9 September 2021

Alone-Together: Exploring children’s material / digital / analogue engagements through intergenerational research during lockdown

This event was part of the Digital Child Seminar Series Engaging(socio)materially: Critical literacy, children and media. Watch a recording of the seminar below.

The ARC Center of Excellence for the Digital Child acknowledges the First Australian owners of the Lands where this seminar was recorded and the Lands where presenters and participants work, live and walk. We pay respect to their Elders, lores, customs and creation spirits. We recognise that these Lands have always been places of teaching, research and learning. The Centre acknowledges the important role Aboriginal and Torres Strait Islander people play within our communities.

Speakers

Professor Jennifer Rowsell and Harriet Hand (University of Bristol) and Mark Shillitoe (International School Delft)

Chairs

Chief Investigators Professor Annette Woods and Professor Michael Dezuanni

Readings

About the seminar

The 2020 pandemic forced teachers around the world to dramatically change how they organize pedagogical spaces for children. With a sudden movement online, children not only grappled with the precarity and uncertainty of COVID-19, but also, they adapted in short order to digital spaces and virtual learning. In these uncertain times, as researchers, we recognised a need to find ways to help children make sense of a world “already out of control” (Somerville & Powell, 2019).
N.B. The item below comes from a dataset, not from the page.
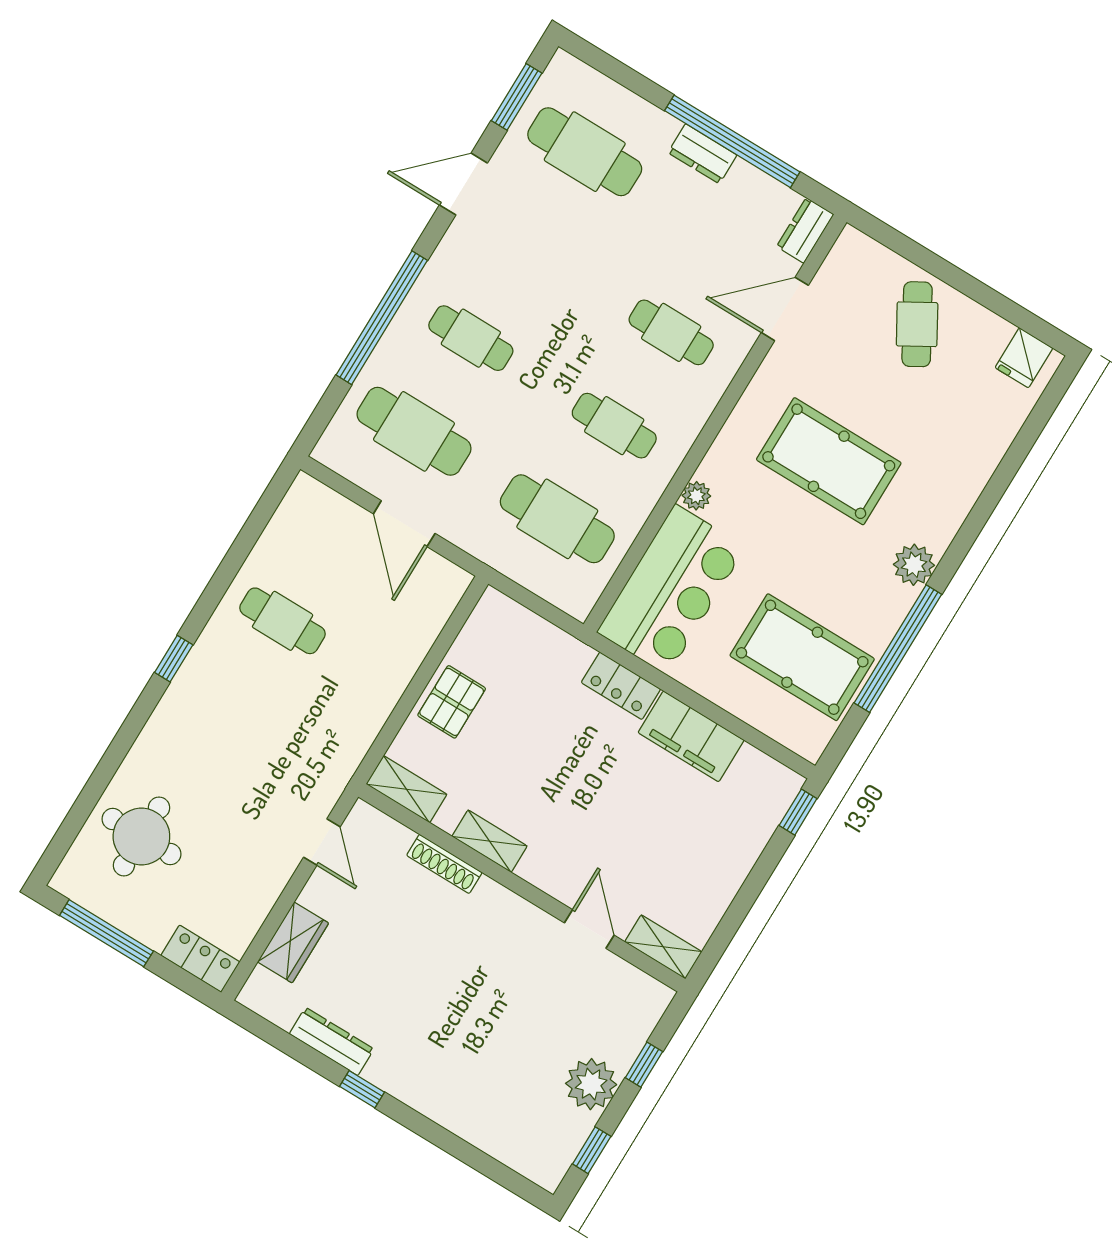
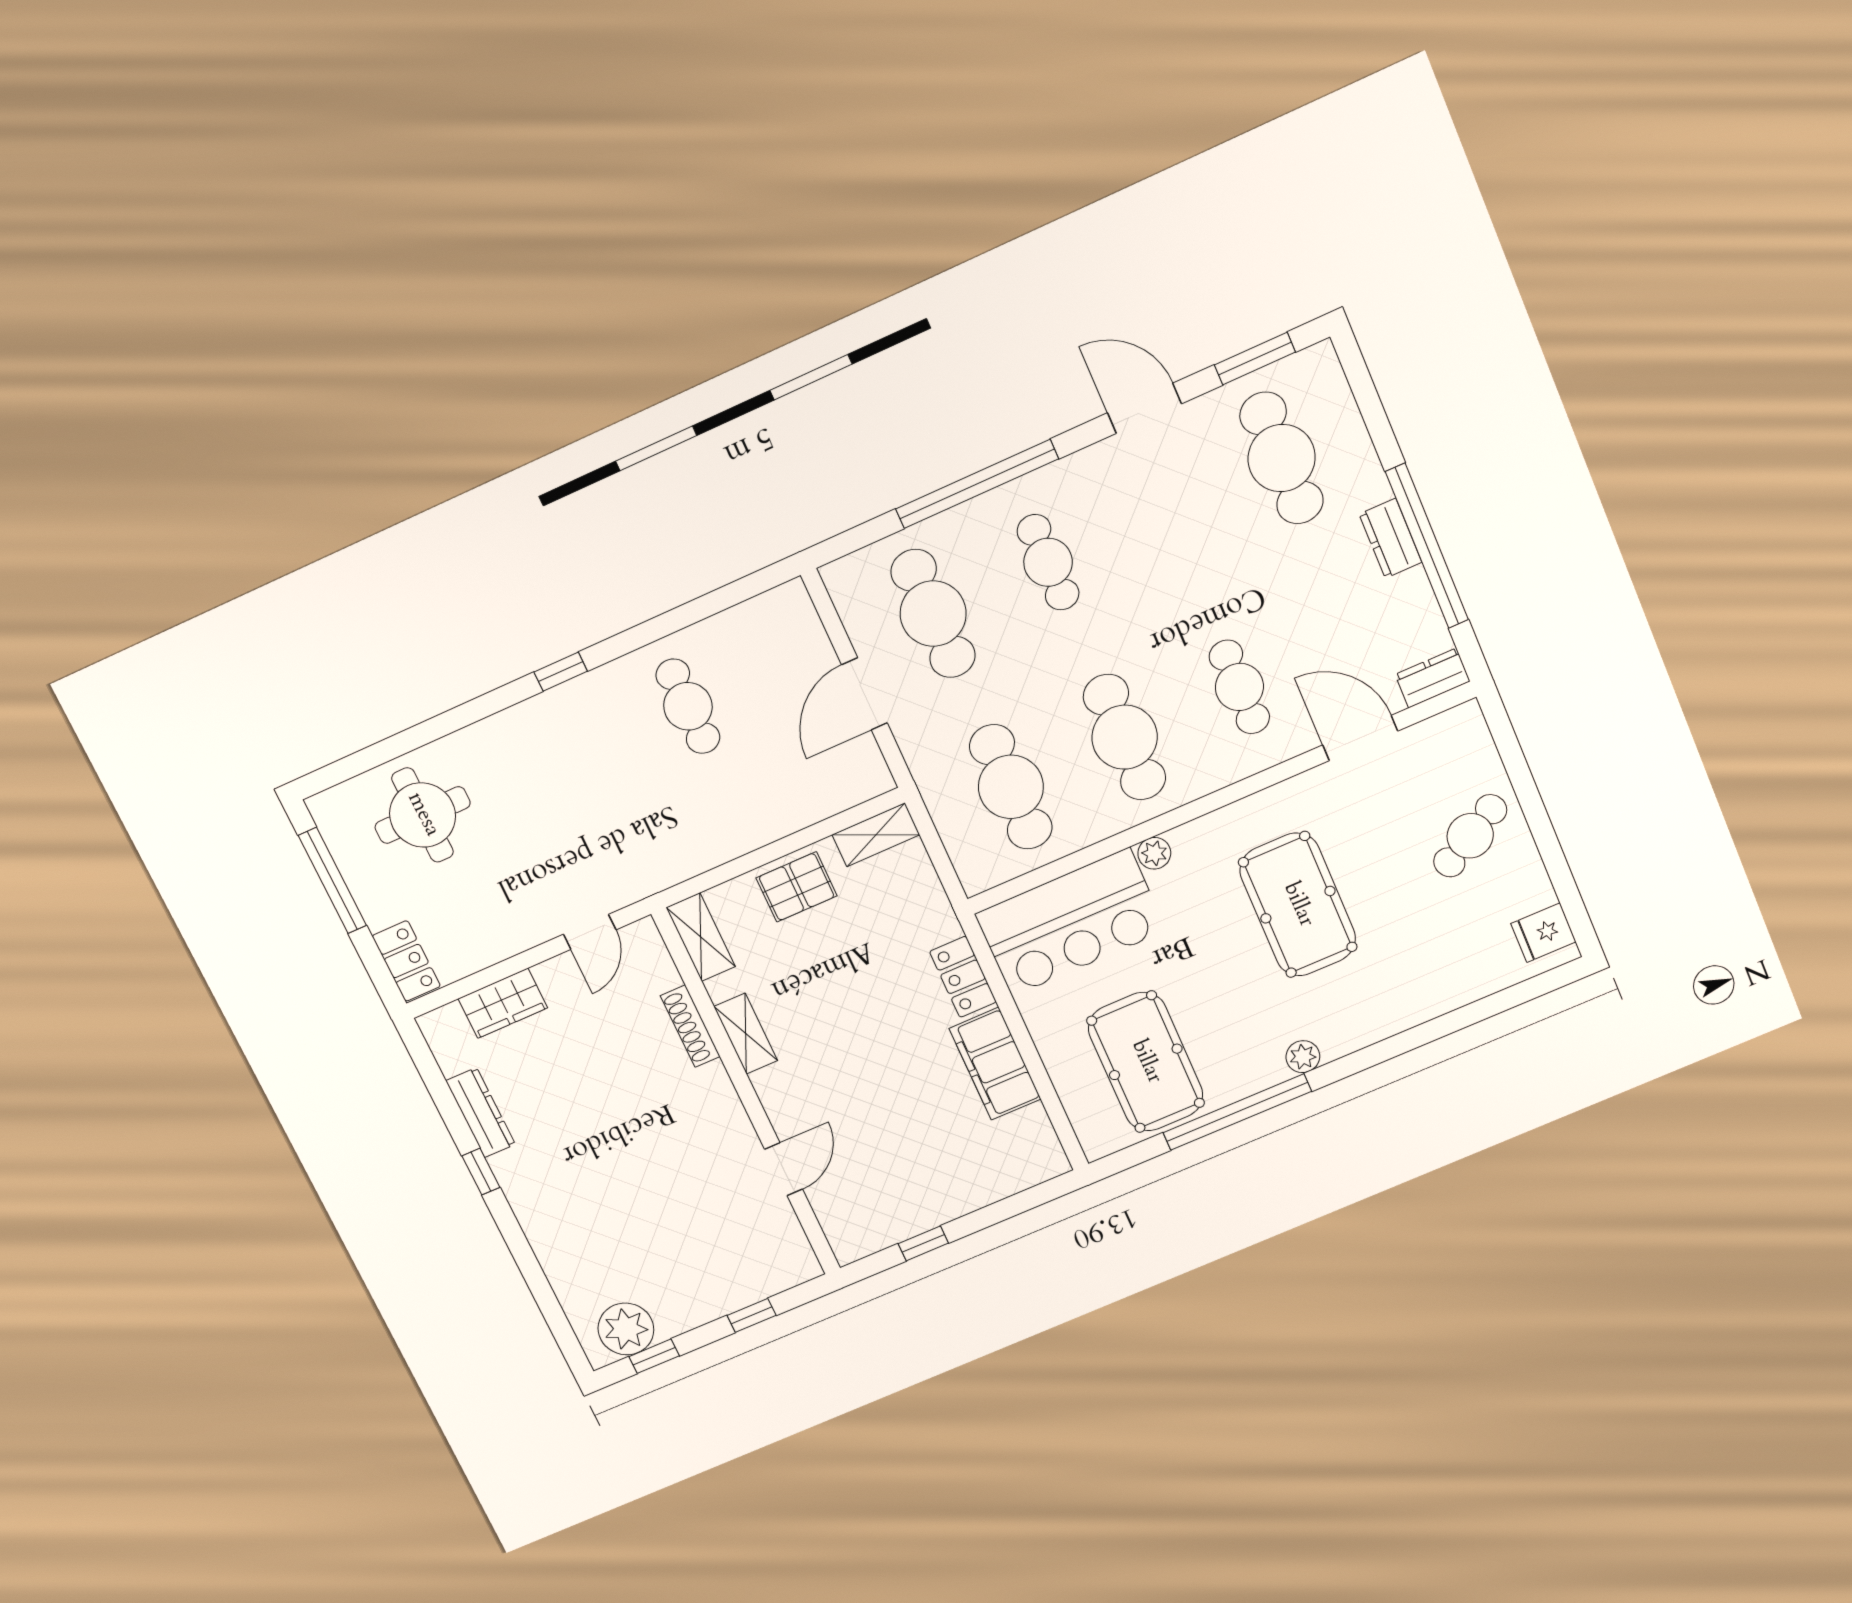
cafe table: (614, 426) -> (1125, 737), width x1.37, depth x1.35
plant: (914, 565) -> (1303, 1057), width x0.73, depth x0.73
window: (798, 812) -> (923, 1243), moved
shelving: (663, 947) -> (876, 835), moved, turned 90
plant: (591, 1084) -> (626, 1329), moved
Observing, documenting, thinking, and writing together across two contexts, we observed how children are entangled with objects and modes with little adult input other than occasional chats, reinforcements, and inquiries. In this year four classroom, Shillitoe has transformed his primary teaching context into a space where “serendipitous concurrences” (Burnett et al, 2020) happen, spark, and take flight. With the twists and turns into and out of lockdowns, as a primary educator, he moved from online teaching, back into the classroom, back online, and a return to ‘everyday’ in his classroom.

From February until May 2021, we found new ways to observe these steady unfoldings as sparks, flows, and pulses when children came to grips with what has taken place over a year. For this seminar talk, Rowsell will frame this exploratory and experimental research study within socio-material theory followed by a dialogic presentation between Hand and Shillitoe about our research creation activities and their implications for the notion of ‘the digital child.’

About the speakers

Harriet Hand has a background in developing art- and design-led projects that seek to improve people’s everyday experience of cities, working closely with communities and city stakeholder organistations. Within arts education, Harriet has worked in secondary, higher and further education settings as well as collaborating in community arts projects. Now studying as a PhD researcher at the University of Bristol, Harriet’ doctoral project explores the affordances of mapping as a generative and performative method for mobilising thinking among 16–18 year olds.

Jennifer Rowsell is Professor of Literacies and Social Innovation at University of Bristol’s School of Education in the United Kingdom. Her research interests include multimodal, makerspace and arts-based research with young people; digital literacies research; digital divide work; and, applying posthumanist and affect approaches to literacy research. Dr. Rowsell has worked and conducted research in Australia, Canada, the United Kingdom, and the United States. Her most recent co-authored books are: Living Literacies: Literacy for Social Change (MIT Press) with Kate Pahl and Maker Literacies and Maker Identities: Learning and Playing Through Modes and Media (Routledge) with Cheryl McLean. She is a co-editor of the Routledge Expanding Literacies in Education book series with Carmen Medina (Indiana University).

Mark Shillitoe is an experienced inquiry learning practitioner, researcher and maker currently residing at International School Delft, the Netherlands. His work invites learners to question, be critical and construct understanding through mixed media, material inquiry. He has practiced throughout Europe, combining his craft as an educator with a recent practice based research Master at the Piet Zwart Institute, Willem de Kooning Academy in Rotterdam. His research explores how critical making and multimodal inquiry reveals thinking and creates unfolding opportunities to explore the relationship between technology and everyday life. His practice is reflected through emerging experimental humanities, inquiry learning, critical making, DIY subcultures and environmental exploration.